__Assigned task__:
When you copy the listing, skip the images and return each line verbatim.
= Beginning of Section =
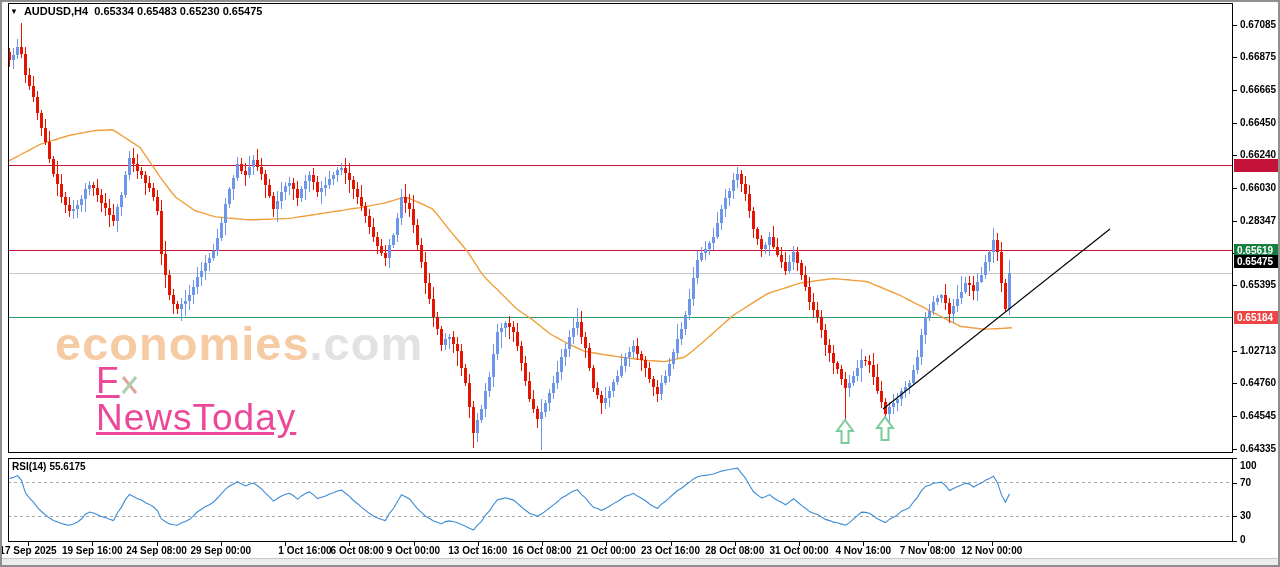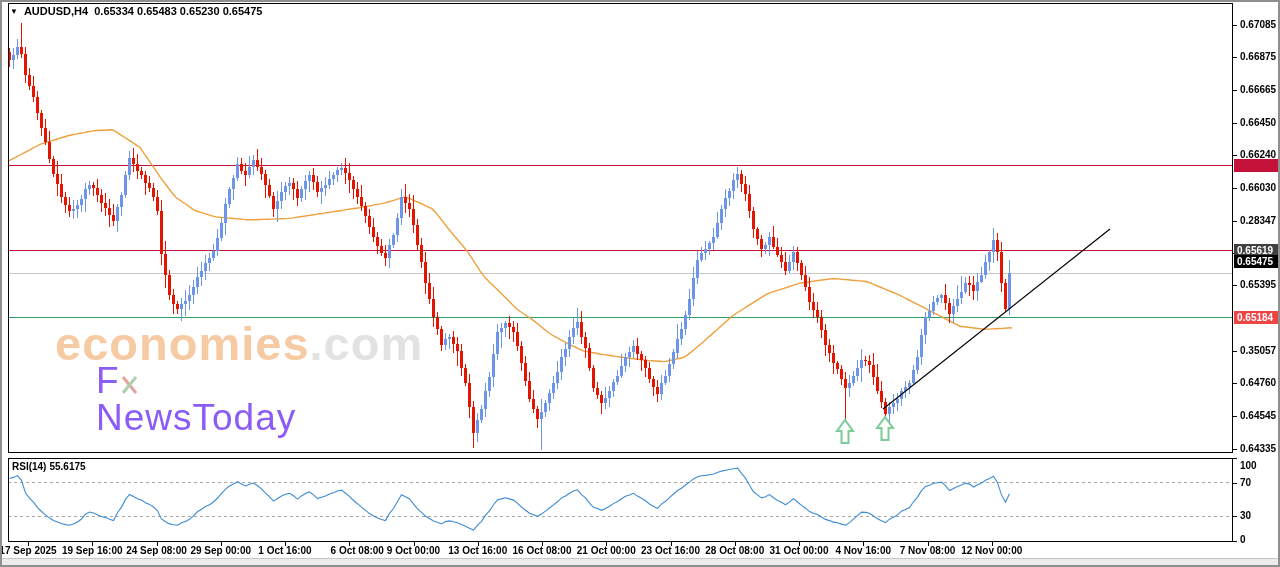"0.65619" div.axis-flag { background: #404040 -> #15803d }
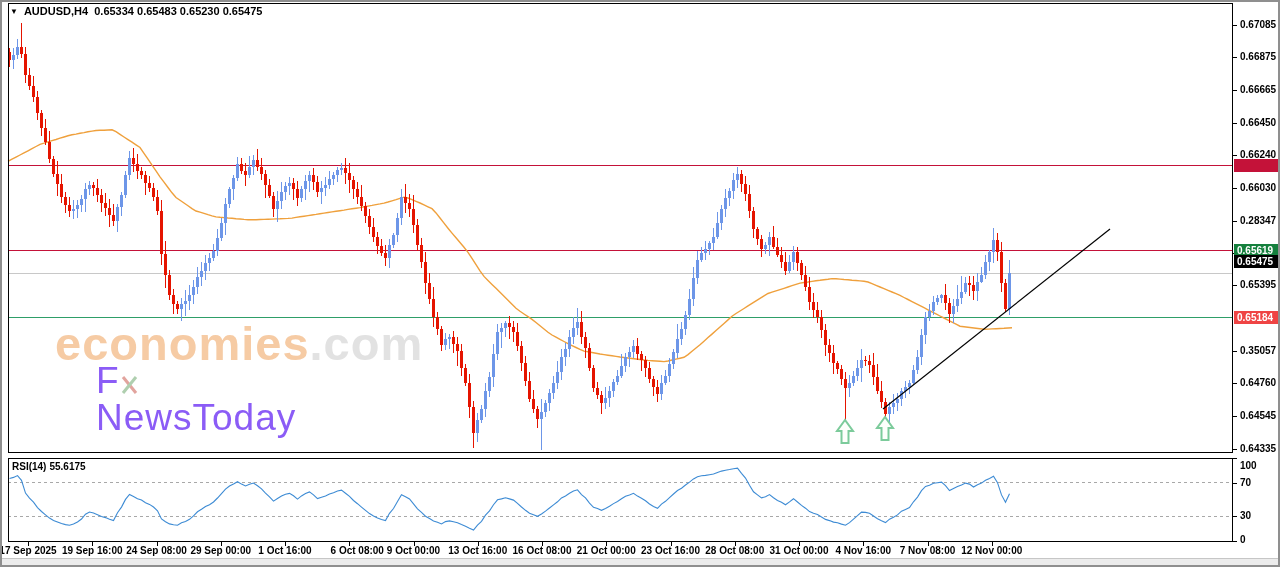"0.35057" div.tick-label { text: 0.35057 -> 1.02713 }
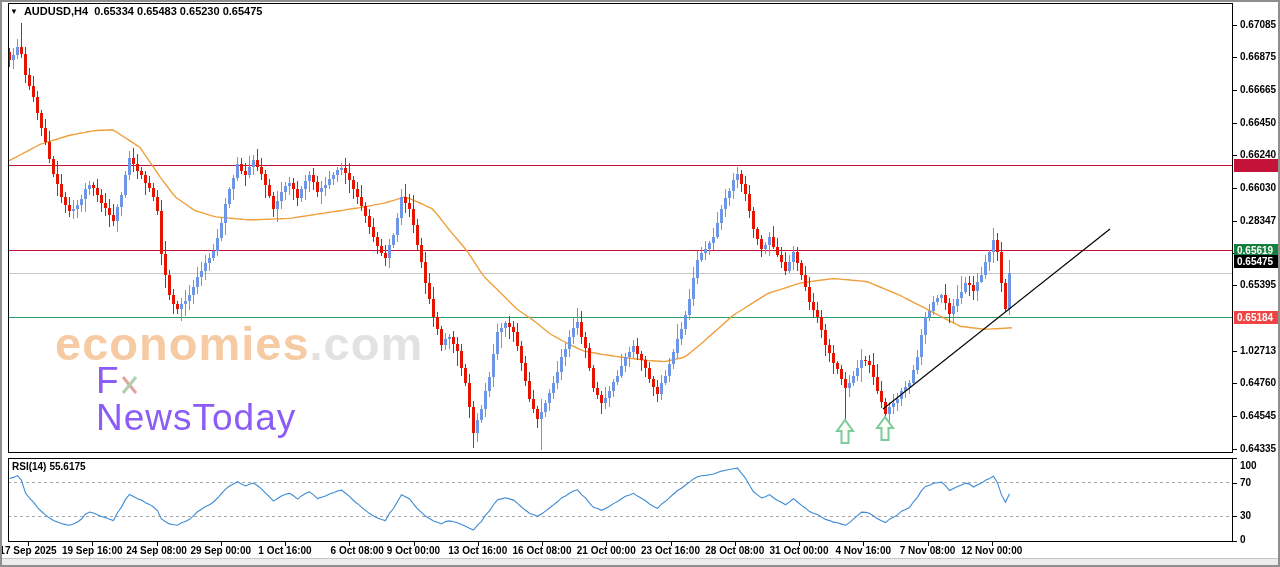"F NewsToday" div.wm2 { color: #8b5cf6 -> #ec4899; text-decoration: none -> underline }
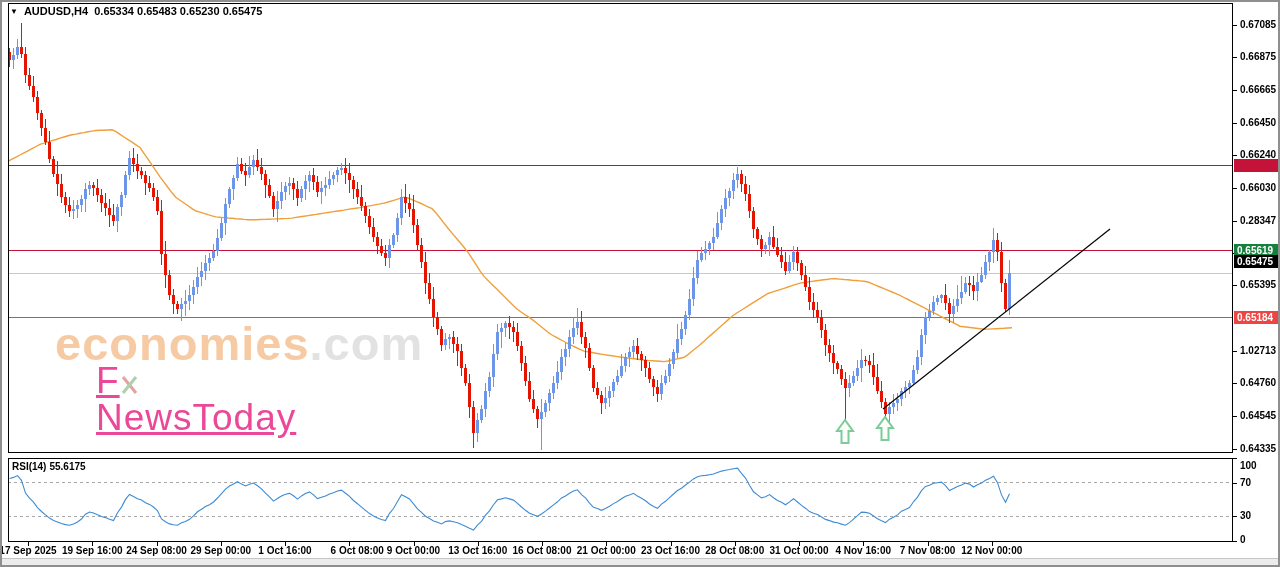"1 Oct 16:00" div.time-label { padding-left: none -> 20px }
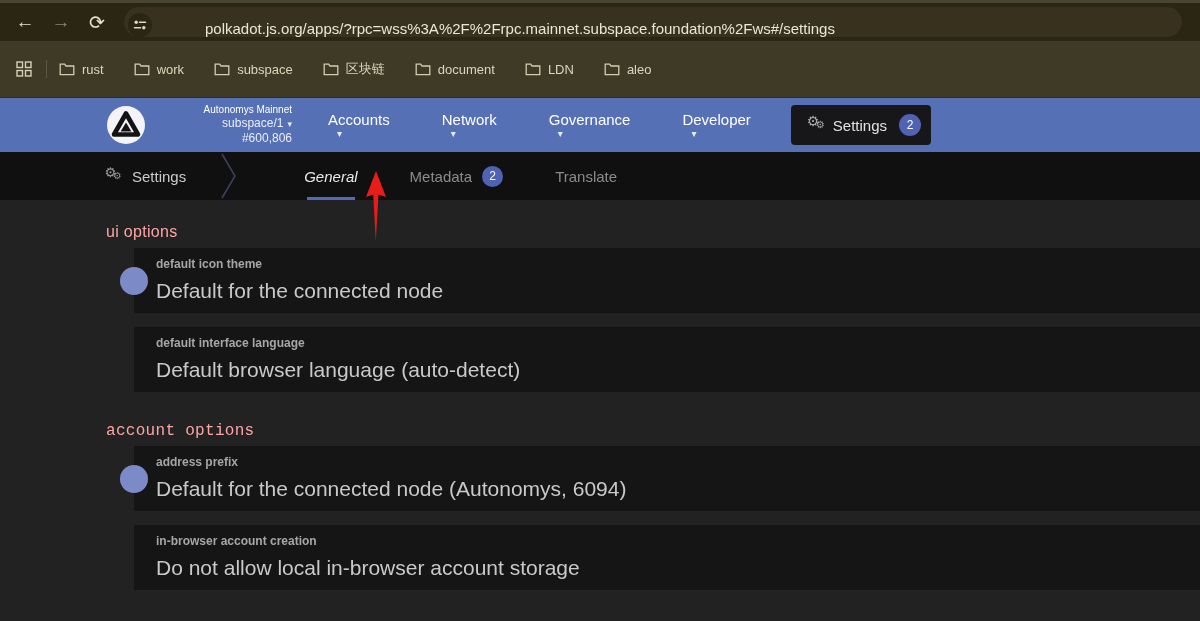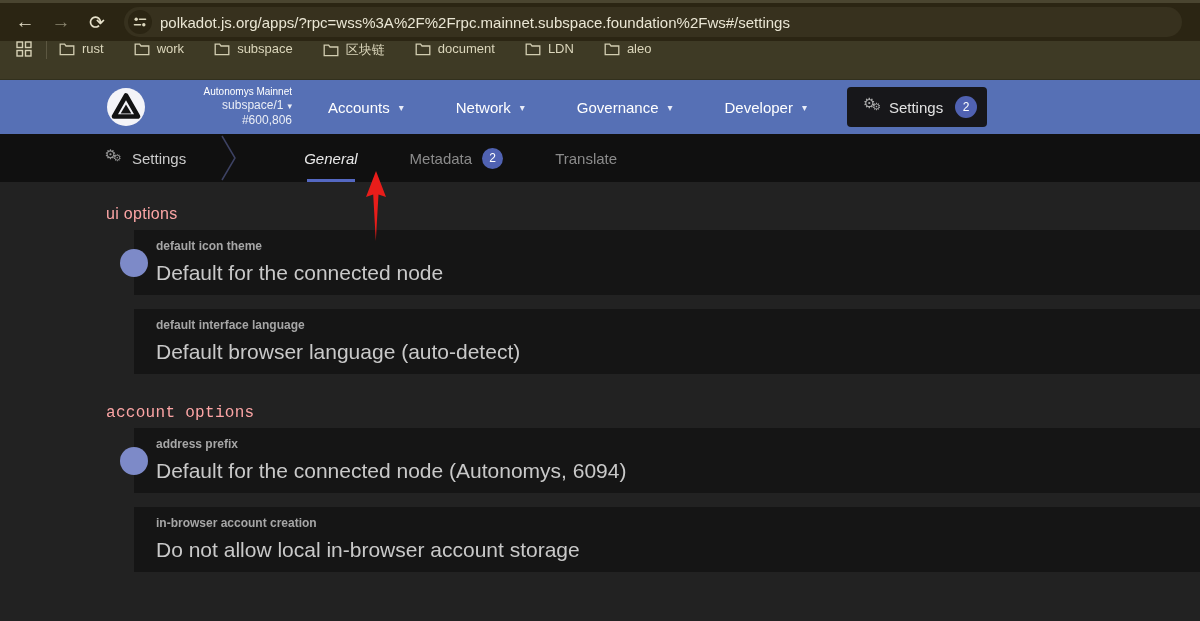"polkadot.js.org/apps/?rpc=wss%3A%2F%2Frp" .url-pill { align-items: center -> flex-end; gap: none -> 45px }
= End of Section =
__Exercise answer__:
"0.65619" div.axis-flag { background: #404040 -> #15803d }
"0.35057" div.tick-label { text: 0.35057 -> 1.02713 }
"F NewsToday" div.wm2 { color: #8b5cf6 -> #ec4899; text-decoration: none -> underline }
"1 Oct 16:00" div.time-label { padding-left: none -> 20px }
"polkadot.js.org/apps/?rpc=wss%3A%2F%2Frp" .url-pill { align-items: center -> flex-end; gap: none -> 45px }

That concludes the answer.